“PROMOVIDA” A LA GLORIA, MADRE QUERIDA
Hay momentos en la vida en que el dolor se adueña de todo nuestro ser, ante “aparentes pérdidas” de nuestros seres queridos. Digo “aparentes pérdidas” porque no encuentro otra forma de expresar la muerte de un ser querido que tiene a Jesús como su Señor y Salvador.
Hace casi 8 meses atras mi madre fue “promovida” a la gloria. No era una mujer joven pero a sus 86 años, era muy independiente y muy lúcida en sus conversaciones.
Por unos días me vi envuelta, junto con mis hermanos y familiares, en un dolor muy fuerte que aún suelo sentir al recordar esos momentos en que mi madre, en la sala de emergencias, luchaba por su vida.
Dios me premió dándome una madre, no perfecta, pero que me amaba y me lo hacía saber. Me visitó en muchas ocasiones y trataba dentro de mi limitado tiempo, pues trabajaba como muchos de ustedes, de hacerle pasar buenos momentos conociendo lugares o yéndonos de compras. Era muy inteligente y le gustaban las competencias. Varias veces fue campeona en la iglesia, aprendiendo versículos de memoria.
He querido recordarla mediante este artículo porque mi madre fue una bendición para mi vida. Me hubiera gustado hacer más cosas con ella pero creo que siempre nos quedamos cortos expresando nuestro cariño a los seres que nos dieron la vida.
Todo esto sucedió en Perú. Tuve que viajar lo más rápido que pude y en el camino, mi oración al Señor era que pudiera expresarle una vez más, cuanto la quería pero no fue posible. Los coágulos formados en su cerebro no le permitieron reconocerme pero aún así se lo dije muchas veces. Era una mujer de oración y algo muy peculiar en ella es que no deseaba ser una preocupación para nosotros, sus hijos. Ella había arreglado su funeral con anticipación pagando todo sus gastos funerarios; quizás pensando que con el dolor de su partida era más que suficiente.
Muchos años atrás perdí a mi hermano mayor con un cáncer que se lo llevó en nueve meses y nueve meses después mi padre muere de cáncer también.

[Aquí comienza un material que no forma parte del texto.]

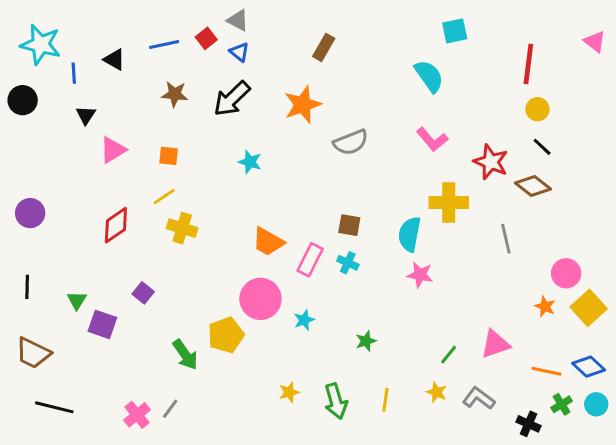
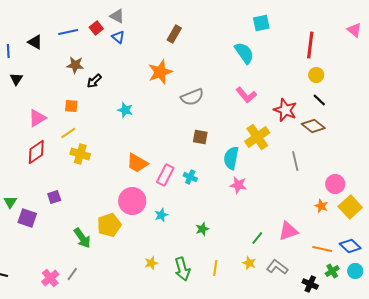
black arrow: (232, 99) -> (94, 81), moved, size x0.6
pink triangle: (113, 150) -> (37, 118), moved
yellow cross: (449, 203) -> (257, 137), turned -35
brown square: (349, 225) -> (200, 137), moved
purple square: (143, 293) -> (54, 197), turned 32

El dolor es una constante en nuestra vida, vivimos cada día con dolor o viendo el dolor en otras personas. No siempre son pérdidas pero alteran nuestro ser muchas veces mejorándolas o haciéndolas insensibles.
El dolor es sinónimo de aflicción, angustia, tribulación que como seres humanos pasamos cada día aquí, en este mundo pero es este dolor y el gran amor de Nuestro Señor que lo motivó a darse por nosotros. Por esa razón es que debemos ansiar mejorar nuestras vidas mediante las experiencias de dolor que hay alrededor nuestro.

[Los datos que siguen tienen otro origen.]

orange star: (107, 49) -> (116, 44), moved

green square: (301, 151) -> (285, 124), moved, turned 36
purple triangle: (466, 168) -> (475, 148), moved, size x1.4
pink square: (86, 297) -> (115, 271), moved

El Señor no se hubiera acercado a la viuda de Naín, que había perdido a su único hijo, si no hubiera visto su dolor y se hubiera compadecido de ella (Lucas 7: 11-17)
Las mismas palabras que le dijo a ella, nos está diciendo a nosotros ahora: “No llores”.

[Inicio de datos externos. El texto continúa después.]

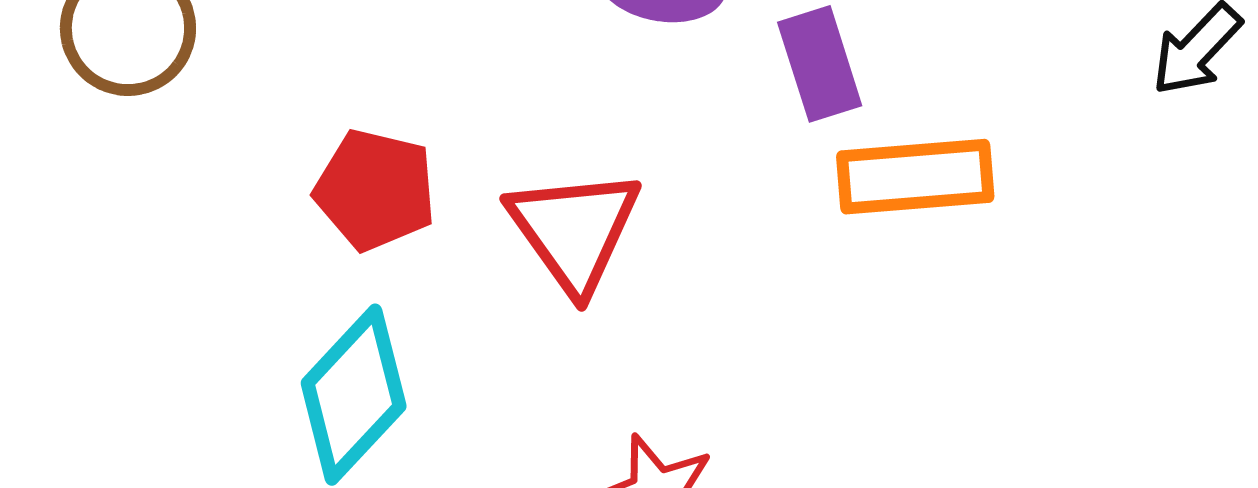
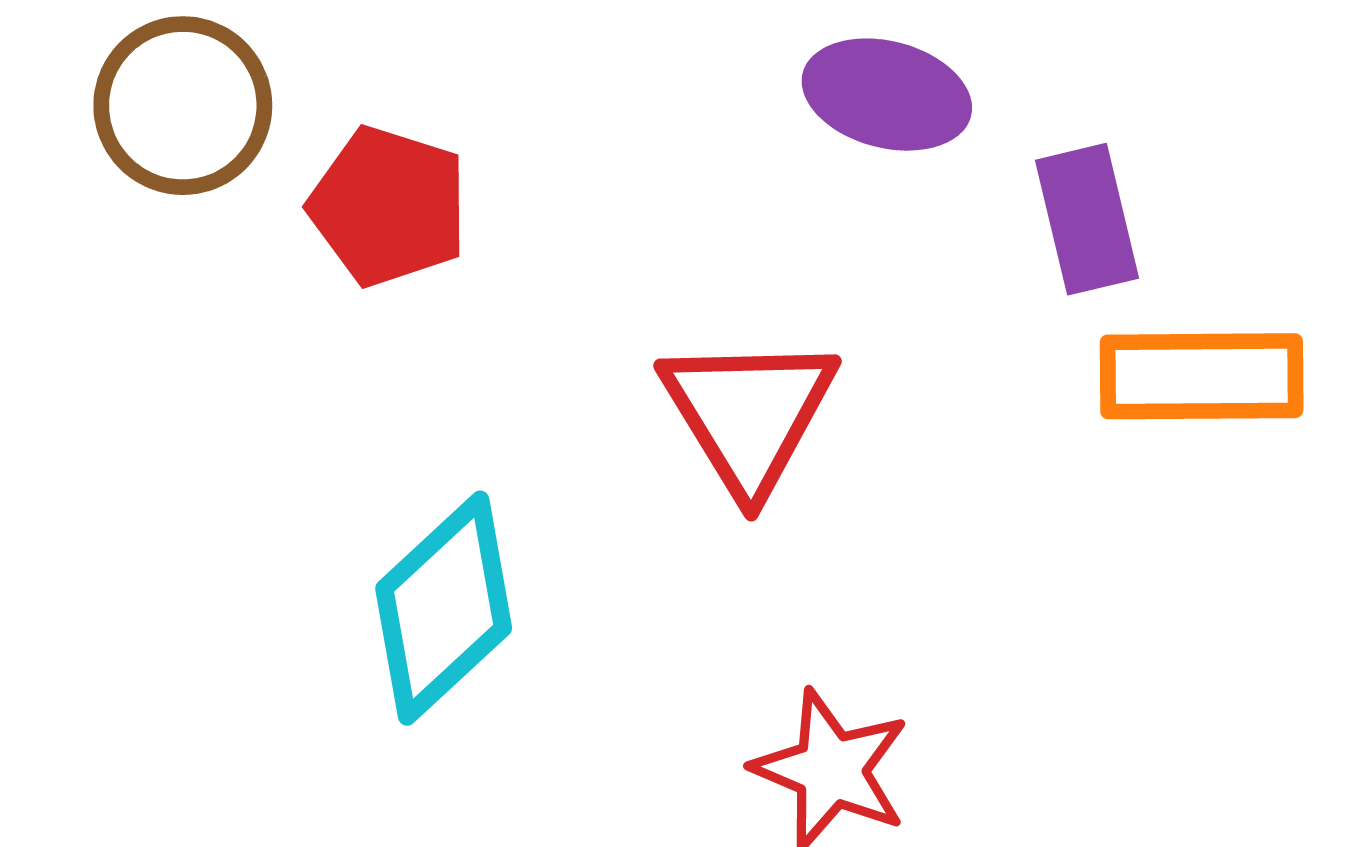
red pentagon: (375, 190) -> (389, 206), moved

El dolor pasará y quizás no desaparezca pero necesitamos aprender de ella siendo mejores seres humanos, más sensibles, más perdonadores y menos juzgadores.
Les agradezco que hayan compartido mi dolor al leer estas líneas. Mi oración es que cada dolor sea una enseñanza para nuestras vidas. Algún día, cuando estemos en la presencia del Señor todo esto acabará y nuestras lágrimas Dios mismo las enjugará.